Il manque un berceau

 

À la suite de la réunion du conseil municipal de Victoriaville du 13 janvier, permettez-moi quelques réflexions concernant l’ex-sablière d’Arthabaska (dans l’avenir le Havre du Sacré-Cœur). 

      I. Je me suis demandé pourquoi les conseillers municipaux gardaient le mutisme sur le sujet. Il n’y a pas de parti d’opposition à Victo. Mais, pour la bonne démocratie, il serait sage que celle-ci se manifeste ouvertement et que les débats importants ne se fassent  pas derrière des portes closes.
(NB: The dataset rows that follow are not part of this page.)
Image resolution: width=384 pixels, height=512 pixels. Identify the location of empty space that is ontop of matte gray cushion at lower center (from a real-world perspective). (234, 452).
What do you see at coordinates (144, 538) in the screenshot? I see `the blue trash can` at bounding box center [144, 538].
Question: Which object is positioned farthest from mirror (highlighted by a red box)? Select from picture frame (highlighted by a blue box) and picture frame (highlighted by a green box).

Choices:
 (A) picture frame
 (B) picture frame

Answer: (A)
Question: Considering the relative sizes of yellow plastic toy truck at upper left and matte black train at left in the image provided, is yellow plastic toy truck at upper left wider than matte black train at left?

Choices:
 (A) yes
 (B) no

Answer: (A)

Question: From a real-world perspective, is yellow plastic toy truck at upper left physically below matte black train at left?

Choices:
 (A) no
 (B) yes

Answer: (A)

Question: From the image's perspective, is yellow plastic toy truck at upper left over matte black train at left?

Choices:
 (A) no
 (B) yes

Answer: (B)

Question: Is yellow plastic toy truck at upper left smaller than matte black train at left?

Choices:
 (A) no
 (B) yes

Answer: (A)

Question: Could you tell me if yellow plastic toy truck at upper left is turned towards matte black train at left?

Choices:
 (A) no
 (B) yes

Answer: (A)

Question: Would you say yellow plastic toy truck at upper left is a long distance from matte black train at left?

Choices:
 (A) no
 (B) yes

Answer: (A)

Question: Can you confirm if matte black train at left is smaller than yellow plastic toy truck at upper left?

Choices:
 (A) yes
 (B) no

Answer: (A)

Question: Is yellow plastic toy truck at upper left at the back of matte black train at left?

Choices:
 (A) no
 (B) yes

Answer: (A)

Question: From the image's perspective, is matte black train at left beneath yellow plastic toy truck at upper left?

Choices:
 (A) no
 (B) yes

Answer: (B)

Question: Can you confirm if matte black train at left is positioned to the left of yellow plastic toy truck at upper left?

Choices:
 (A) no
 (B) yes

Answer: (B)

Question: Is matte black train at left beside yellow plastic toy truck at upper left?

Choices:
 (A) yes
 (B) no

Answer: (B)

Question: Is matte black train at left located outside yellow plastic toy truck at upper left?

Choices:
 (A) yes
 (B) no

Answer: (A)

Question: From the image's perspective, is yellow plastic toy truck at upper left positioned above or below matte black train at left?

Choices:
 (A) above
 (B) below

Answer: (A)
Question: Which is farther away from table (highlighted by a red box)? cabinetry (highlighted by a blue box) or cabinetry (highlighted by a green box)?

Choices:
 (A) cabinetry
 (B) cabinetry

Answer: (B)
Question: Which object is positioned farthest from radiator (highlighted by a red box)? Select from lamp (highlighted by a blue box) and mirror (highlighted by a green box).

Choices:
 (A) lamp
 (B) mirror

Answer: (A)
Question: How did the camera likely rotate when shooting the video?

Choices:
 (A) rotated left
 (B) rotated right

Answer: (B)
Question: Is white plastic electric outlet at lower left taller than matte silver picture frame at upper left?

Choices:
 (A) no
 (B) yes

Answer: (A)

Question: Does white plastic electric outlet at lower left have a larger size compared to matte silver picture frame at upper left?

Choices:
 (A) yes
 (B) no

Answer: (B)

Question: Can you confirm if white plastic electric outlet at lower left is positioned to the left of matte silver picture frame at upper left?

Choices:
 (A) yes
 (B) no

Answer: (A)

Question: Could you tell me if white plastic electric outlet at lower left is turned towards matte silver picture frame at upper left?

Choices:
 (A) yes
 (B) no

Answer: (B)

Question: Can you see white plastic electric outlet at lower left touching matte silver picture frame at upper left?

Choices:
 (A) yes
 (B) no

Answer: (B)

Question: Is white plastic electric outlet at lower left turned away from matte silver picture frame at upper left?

    II. Pour la bonne marche de la démocratie, il est tout à fait sain de faire (et souhaitable), ce qu’a fait le comité pour protéger  la sablière, et en particulier utiliser à fond la période de questions des séances du conseil municipal (et même déborder un peu). S’il n’y avait pas eu cette opposition, tout cela aurait passé “comme une lettre à la poste”. 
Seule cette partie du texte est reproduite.